Do investimento total de 111.000 bilhões de pesos (32 bilhões de dólares), cerca de 57 bilhões serão aplicados em 2009, informou a presidente Cristina Kirchner em uma solenidade na residência oficial de Olivos, na presença de ministros, governadores e parlamentares.

Segundo a presidente, o plano de investimentos, batizado de "obras para todos os argentinos", não só evitará demissões na construção civil, mas ampliará de 450.000 a 780.000 o número de empregos.

A chefe de Estado também anunciou a concessão de um bônus de 200 pesos (60 dólares) antes do Natal aos cinco milhões de aposentados e pensionistas.

O governo também lançou outras medidas, tais como um projeto de lei de repatriação e legalização depósitos não declarados oficialmente, cujo montante é estimado entre 100 e 120 bilhões de dólares.

Outros empreendimentos também estão em andamento. Para obras públicas foram destinados 21 bilhões de dólares e créditos de 4 (quatro) bilhões a taxas mais brandas para a produção industrial, agrária, consumo, exportações e turismo.

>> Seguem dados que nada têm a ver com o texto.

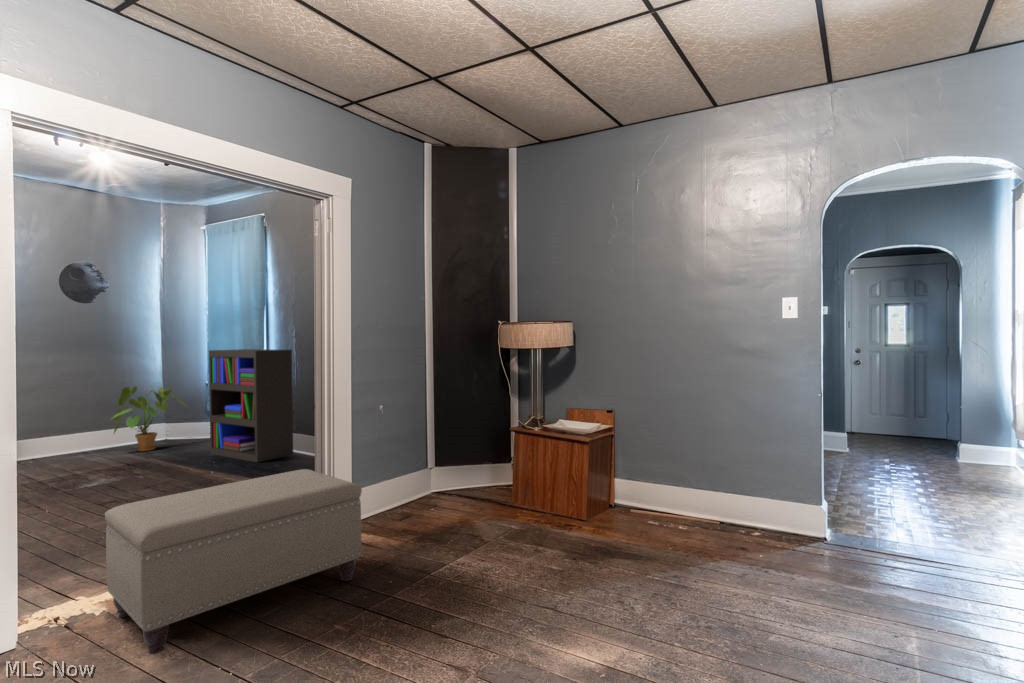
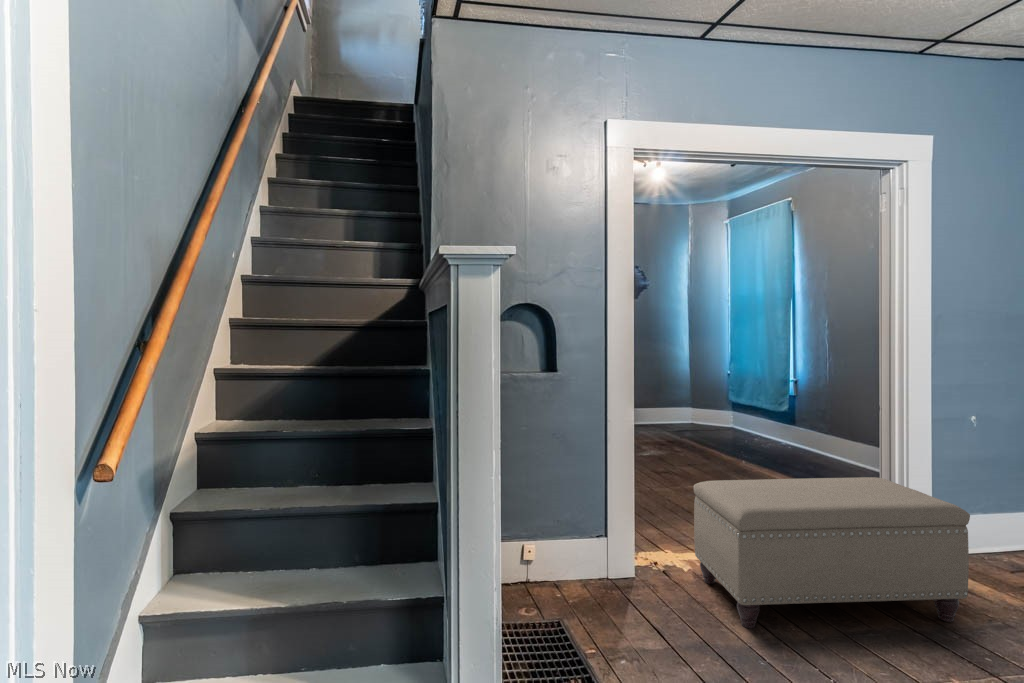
bookshelf: present [209,349,293,462] -> none [735,342,825,460]
house plant: present [113,386,186,451] -> none [651,373,714,433]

Os investimentos de 2009 em obras públicas virão do orçamento do estado, de novos créditos dos organismos multilaterais e do estatal Banco Nación, além de empréstimos feitos junto ao brasileiro BNDES e do dinheiro proveniente da Administração Nacional de Seguridade Social (Anses).

O plano "obras para todos os argentinos", que se estenderá até fins de 2011, será executado mediante licitações com preço fixado e prazo máximo de realização para permitir a participação de pequenas e médias empresas.